* **AIM OF THE EXERCISE**: Restate the entries below exactly, and keep all images out of the answer.
===
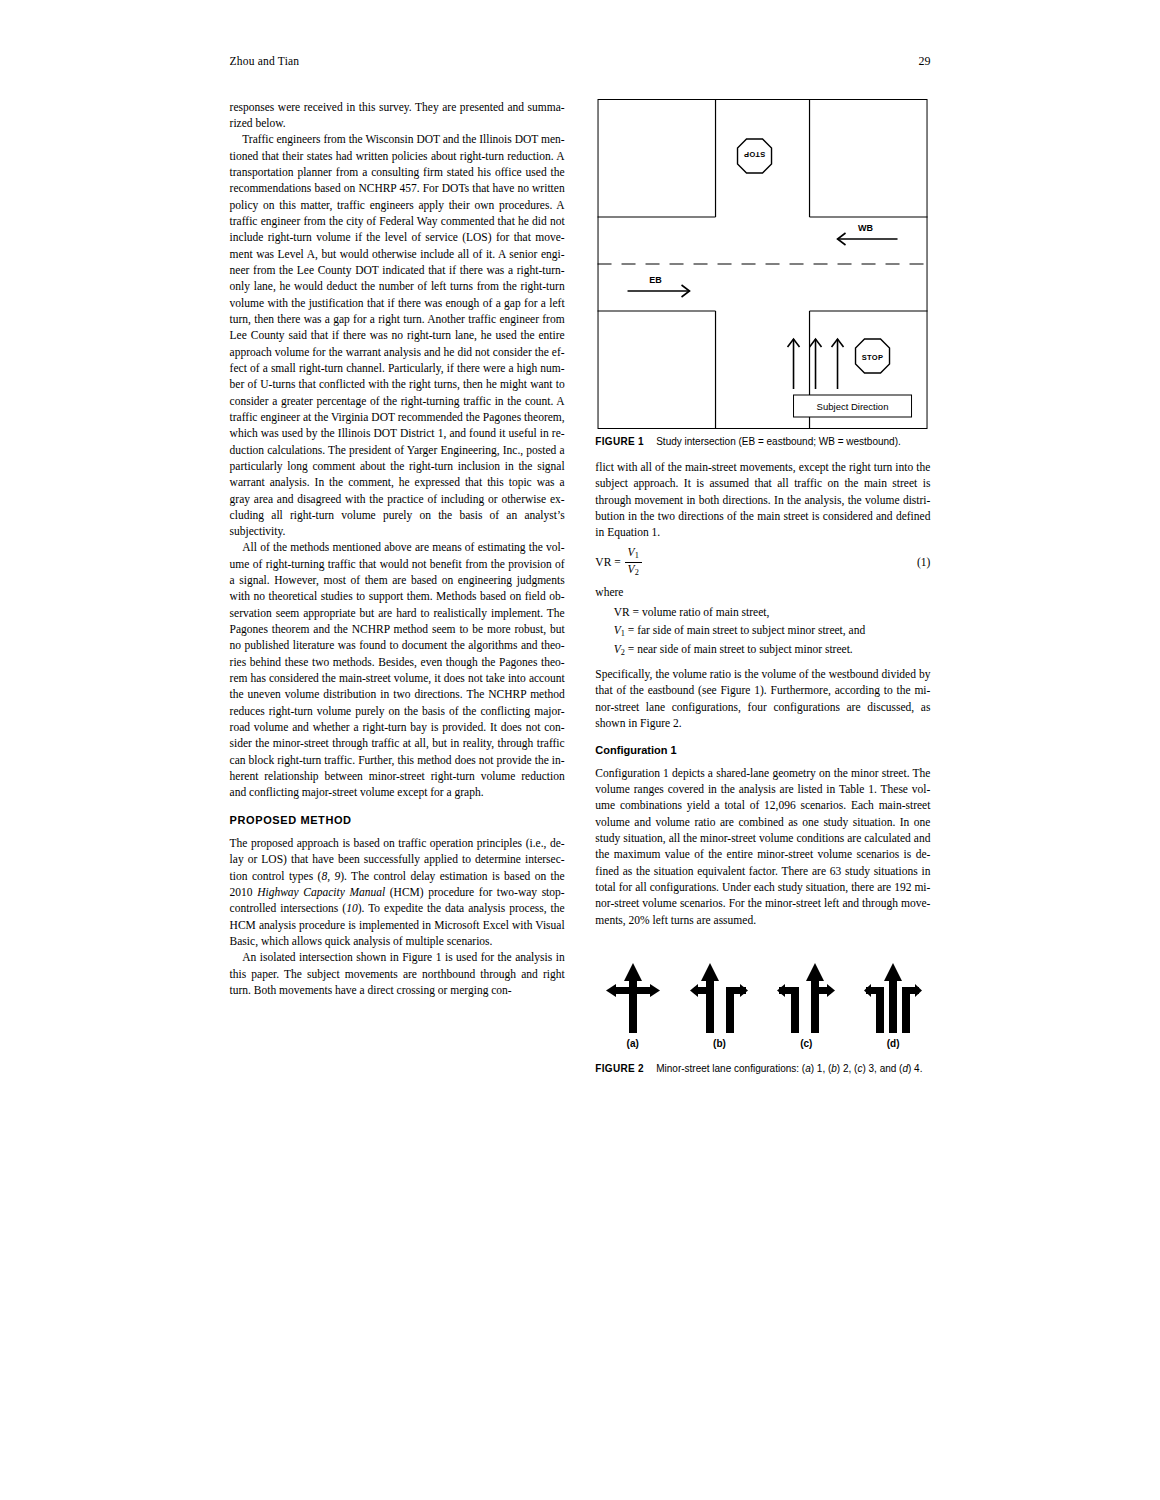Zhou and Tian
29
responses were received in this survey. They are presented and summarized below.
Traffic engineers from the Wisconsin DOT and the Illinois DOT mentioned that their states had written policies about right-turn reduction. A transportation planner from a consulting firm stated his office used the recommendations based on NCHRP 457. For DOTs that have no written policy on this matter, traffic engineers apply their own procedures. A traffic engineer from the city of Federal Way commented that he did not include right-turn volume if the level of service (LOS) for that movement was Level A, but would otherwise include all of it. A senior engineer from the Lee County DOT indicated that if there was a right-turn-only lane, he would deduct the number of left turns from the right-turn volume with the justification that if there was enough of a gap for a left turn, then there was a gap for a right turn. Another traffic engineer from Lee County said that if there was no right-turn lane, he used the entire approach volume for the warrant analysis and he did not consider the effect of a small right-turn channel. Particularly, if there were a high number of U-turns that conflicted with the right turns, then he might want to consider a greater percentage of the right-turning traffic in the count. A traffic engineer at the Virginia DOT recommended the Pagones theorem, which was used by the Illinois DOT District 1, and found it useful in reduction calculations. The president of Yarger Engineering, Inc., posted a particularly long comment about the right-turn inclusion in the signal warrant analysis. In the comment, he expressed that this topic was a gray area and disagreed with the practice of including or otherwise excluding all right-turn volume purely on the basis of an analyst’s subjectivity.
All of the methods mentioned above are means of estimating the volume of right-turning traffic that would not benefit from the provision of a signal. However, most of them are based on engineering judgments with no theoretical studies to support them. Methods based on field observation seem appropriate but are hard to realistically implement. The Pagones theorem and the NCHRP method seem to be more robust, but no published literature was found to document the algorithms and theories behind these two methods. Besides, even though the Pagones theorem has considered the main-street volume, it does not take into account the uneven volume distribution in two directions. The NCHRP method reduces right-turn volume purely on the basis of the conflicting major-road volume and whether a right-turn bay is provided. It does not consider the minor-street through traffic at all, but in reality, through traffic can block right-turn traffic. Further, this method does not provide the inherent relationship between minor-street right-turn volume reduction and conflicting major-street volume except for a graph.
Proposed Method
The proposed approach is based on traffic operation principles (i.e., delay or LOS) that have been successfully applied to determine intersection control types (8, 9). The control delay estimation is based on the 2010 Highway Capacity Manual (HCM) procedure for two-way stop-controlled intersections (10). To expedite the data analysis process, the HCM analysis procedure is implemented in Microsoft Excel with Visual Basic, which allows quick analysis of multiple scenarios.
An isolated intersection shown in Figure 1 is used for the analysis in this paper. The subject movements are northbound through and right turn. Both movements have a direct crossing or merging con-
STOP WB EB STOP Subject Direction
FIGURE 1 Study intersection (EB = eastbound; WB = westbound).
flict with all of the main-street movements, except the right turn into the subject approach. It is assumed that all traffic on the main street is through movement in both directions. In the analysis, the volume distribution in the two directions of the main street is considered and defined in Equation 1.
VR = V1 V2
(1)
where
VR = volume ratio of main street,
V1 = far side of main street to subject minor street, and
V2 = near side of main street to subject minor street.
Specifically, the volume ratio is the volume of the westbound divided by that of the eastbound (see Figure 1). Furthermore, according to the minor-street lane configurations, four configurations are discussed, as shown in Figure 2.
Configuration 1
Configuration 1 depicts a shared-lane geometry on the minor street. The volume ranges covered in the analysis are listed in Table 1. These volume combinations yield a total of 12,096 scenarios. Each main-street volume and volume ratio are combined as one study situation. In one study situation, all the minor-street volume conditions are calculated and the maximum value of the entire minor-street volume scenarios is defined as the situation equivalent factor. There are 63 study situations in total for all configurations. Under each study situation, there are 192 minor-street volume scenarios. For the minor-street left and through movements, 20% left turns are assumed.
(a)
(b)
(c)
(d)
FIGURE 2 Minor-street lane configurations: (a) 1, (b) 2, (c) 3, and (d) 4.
===
* **EXERCISE RESPONSE**:
Zhou and Tian
29
responses were received in this survey. They are presented and summarized below.
Traffic engineers from the Wisconsin DOT and the Illinois DOT mentioned that their states had written policies about right-turn reduction. A transportation planner from a consulting firm stated his office used the recommendations based on NCHRP 457. For DOTs that have no written policy on this matter, traffic engineers apply their own procedures. A traffic engineer from the city of Federal Way commented that he did not include right-turn volume if the level of service (LOS) for that movement was Level A, but would otherwise include all of it. A senior engineer from the Lee County DOT indicated that if there was a right-turn-only lane, he would deduct the number of left turns from the right-turn volume with the justification that if there was enough of a gap for a left turn, then there was a gap for a right turn. Another traffic engineer from Lee County said that if there was no right-turn lane, he used the entire approach volume for the warrant analysis and he did not consider the effect of a small right-turn channel. Particularly, if there were a high number of U-turns that conflicted with the right turns, then he might want to consider a greater percentage of the right-turning traffic in the count. A traffic engineer at the Virginia DOT recommended the Pagones theorem, which was used by the Illinois DOT District 1, and found it useful in reduction calculations. The president of Yarger Engineering, Inc., posted a particularly long comment about the right-turn inclusion in the signal warrant analysis. In the comment, he expressed that this topic was a gray area and disagreed with the practice of including or otherwise excluding all right-turn volume purely on the basis of an analyst’s subjectivity.
All of the methods mentioned above are means of estimating the volume of right-turning traffic that would not benefit from the provision of a signal. However, most of them are based on engineering judgments with no theoretical studies to support them. Methods based on field observation seem appropriate but are hard to realistically implement. The Pagones theorem and the NCHRP method seem to be more robust, but no published literature was found to document the algorithms and theories behind these two methods. Besides, even though the Pagones theorem has considered the main-street volume, it does not take into account the uneven volume distribution in two directions. The NCHRP method reduces right-turn volume purely on the basis of the conflicting major-road volume and whether a right-turn bay is provided. It does not consider the minor-street through traffic at all, but in reality, through traffic can block right-turn traffic. Further, this method does not provide the inherent relationship between minor-street right-turn volume reduction and conflicting major-street volume except for a graph.
Proposed Method
The proposed approach is based on traffic operation principles (i.e., delay or LOS) that have been successfully applied to determine intersection control types (8, 9). The control delay estimation is based on the 2010 Highway Capacity Manual (HCM) procedure for two-way stop-controlled intersections (10). To expedite the data analysis process, the HCM analysis procedure is implemented in Microsoft Excel with Visual Basic, which allows quick analysis of multiple scenarios.
An isolated intersection shown in Figure 1 is used for the analysis in this paper. The subject movements are northbound through and right turn. Both movements have a direct crossing or merging con-
STOP WB EB STOP Subject Direction
FIGURE 1 Study intersection (EB = eastbound; WB = westbound).
flict with all of the main-street movements, except the right turn into the subject approach. It is assumed that all traffic on the main street is through movement in both directions. In the analysis, the volume distribution in the two directions of the main street is considered and defined in Equation 1.
VR = V1 V2
(1)
where
VR = volume ratio of main street,
V1 = far side of main street to subject minor street, and
V2 = near side of main street to subject minor street.
Specifically, the volume ratio is the volume of the westbound divided by that of the eastbound (see Figure 1). Furthermore, according to the minor-street lane configurations, four configurations are discussed, as shown in Figure 2.
Configuration 1
Configuration 1 depicts a shared-lane geometry on the minor street. The volume ranges covered in the analysis are listed in Table 1. These volume combinations yield a total of 12,096 scenarios. Each main-street volume and volume ratio are combined as one study situation. In one study situation, all the minor-street volume conditions are calculated and the maximum value of the entire minor-street volume scenarios is defined as the situation equivalent factor. There are 63 study situations in total for all configurations. Under each study situation, there are 192 minor-street volume scenarios. For the minor-street left and through movements, 20% left turns are assumed.
(a)
(b)
(c)
(d)
FIGURE 2 Minor-street lane configurations: (a) 1, (b) 2, (c) 3, and (d) 4.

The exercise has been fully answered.